**What is being asked:**
Copy out all the records exactly.
----------------
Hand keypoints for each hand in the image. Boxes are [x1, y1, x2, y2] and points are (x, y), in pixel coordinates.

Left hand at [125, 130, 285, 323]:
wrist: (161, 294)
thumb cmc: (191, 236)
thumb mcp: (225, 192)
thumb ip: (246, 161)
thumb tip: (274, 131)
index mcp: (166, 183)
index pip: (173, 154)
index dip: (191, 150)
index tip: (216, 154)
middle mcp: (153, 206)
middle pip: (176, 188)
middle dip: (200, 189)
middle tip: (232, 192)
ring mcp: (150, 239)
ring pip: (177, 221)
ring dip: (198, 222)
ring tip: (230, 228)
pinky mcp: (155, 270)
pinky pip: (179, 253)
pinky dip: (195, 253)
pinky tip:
----------------
**Written answer:**
Hand keypoints for each hand in the image. Boxes are [x1, y1, x2, y2] and points are (x, y), in pixel coordinates.

Left hand at [125, 130, 285, 323]:
wrist: (161, 294)
thumb cmc: (191, 236)
thumb mcp: (225, 192)
thumb ip: (246, 161)
thumb tip: (274, 131)
index mcp: (166, 183)
index pip: (173, 154)
index dip: (191, 150)
index tip: (216, 154)
middle mcp: (153, 206)
middle pip: (176, 188)
middle dip: (200, 189)
middle tip: (232, 192)
ring mcp: (150, 239)
ring pip: (177, 221)
ring dip: (198, 222)
ring tip: (230, 228)
pinky mcp: (155, 270)
pinky pip: (179, 253)
pinky dip: (195, 253)
pinky tip:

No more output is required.